++++ DATA SHOWN ++++

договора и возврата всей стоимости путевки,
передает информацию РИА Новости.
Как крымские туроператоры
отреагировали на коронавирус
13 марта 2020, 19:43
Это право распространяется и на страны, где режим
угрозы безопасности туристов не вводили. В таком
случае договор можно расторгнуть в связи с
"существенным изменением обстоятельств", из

++++

*EXERCISE DESCRIPTION*: An exact copy of all the entries is the required answer.

*EXERCISE SOLUTION*:
договора и возврата всей стоимости путевки,
передает информацию РИА Новости.
Как крымские туроператоры
отреагировали на коронавирус
13 марта 2020, 19:43
Это право распространяется и на страны, где режим
угрозы безопасности туристов не вводили. В таком
случае договор можно расторгнуть в связи с
"существенным изменением обстоятельств", из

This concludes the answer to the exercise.